Institute of Digestive Disease, The Chinese University of Hong Kong, Hong Kong, China.
Hepatology. 2010 Feb;51(2):454-62. doi: 10.1002/hep.23312.
Nonalcoholic fatty liver disease (NAFLD) is one of the most common liver diseases in affluent countries. Accurate noninvasive tests for liver injury are urgently needed. The aim of this study was to evaluate the accuracy of transient elastography for the diagnosis of fibrosis and cirrhosis in patients with NAFLD and to study factors associated with discordance between transient elastography and histology. Two hundred forty-six consecutive patients from two ethnic groups had successful liver stiffness measurement and satisfactory liver biopsy specimens. The area under the receiver-operating characteristics curve (AUROC) of transient elastography for F3 or higher and F4 disease was 0.93 and 0.95, respectively, and was significantly higher than that of the aspartate aminotransferase-to-alanine aminotransferase ratio, aspartate aminotransferase-to-platelet ratio index, FIB-4, BARD, and NAFLD fibrosis scores (AUROC ranged from 0.62 to 0.81, P < 0.05 for all comparisons). At a cutoff value of 7.9 kPa, the sensitivity, specificity, and positive and negative predictive values for F3 or greater disease were 91%, 75%, 52%, and 97%, respectively. Liver stiffness was not affected by hepatic steatosis, necroinflammation, or body mass index. Discordance of at least two stages between transient elastography and histology was observed in 33 (13.4%) patients.
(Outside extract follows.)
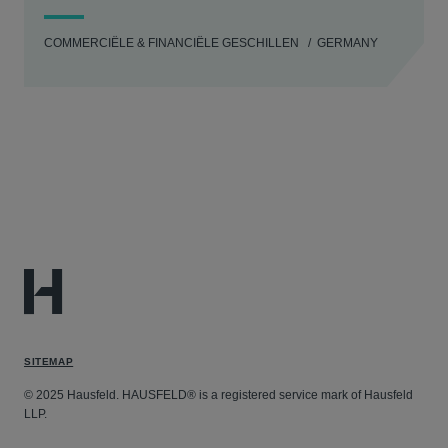
COMMERCIËLE & FINANCIËLE GESCHILLEN
GERMANY
SITEMAP
© 2025 Hausfeld. HAUSFELD® is a registered service mark of Hausfeld
LLP.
By multivariate analysis, liver biopsy length less than 20 mm and F0-2 disease were associated with discordance.
Transient elastography is accurate in most NAFLD patients. Unsatisfactory liver biopsy specimens rather than transient elastography technique account for most cases of discordance. With high negative predictive value and modest positive predictive value, transient elastography is useful as a screening test to exclude advanced fibrosis. Liver biopsy may be considered in NAFLD patients with liver stiffness of at least 7.9 kPa.
评估瞬时弹性成像(TE)诊断非酒精性脂肪性肝病(NAFLD)患者肝纤维化和肝硬化的准确性,并研究与瞬时弹性成像和组织学不一致相关的因素。
本研究纳入了两个种族的 246 例连续患者,他们均成功进行了肝硬度测量和满意的肝活检。TE 诊断 F3 或更高纤维化和 F4 疾病的受试者工作特征曲线(ROC)下面积(AUROC)分别为 0.93 和 0.95,显著高于天门冬氨酸氨基转移酶/丙氨酸氨基转移酶比值、天门冬氨酸氨基转移酶/血小板比值指数、FIB-4、BARD 和 NAFLD 纤维化评分(AUROC 范围为 0.62-0.81,所有比较 P < 0.05)。当截断值为 7.9 kPa 时,F3 或更高疾病的敏感性、特异性、阳性和阴性预测值分别为 91%、75%、52%和 97%。肝硬度不受肝脂肪变性、坏死性炎症或体重指数的影响。33 例(13.4%)患者的瞬时弹性成像和组织学之间存在至少两个阶段的差异。多变量分析显示,肝活检长度小于 20 mm 和 F0-2 疾病与差异相关。
在大多数 NAFLD 患者中,瞬时弹性成像具有较高的准确性。大多数不一致的情况是由于肝活检标本不满意,而非瞬时弹性成像技术。瞬时弹性成像具有较高的阴性预测值和适度的阳性预测值,可作为排除晚期纤维化的筛查试验。对于肝硬度至少为 7.9 kPa 的 NAFLD 患者,可能需要考虑肝活检。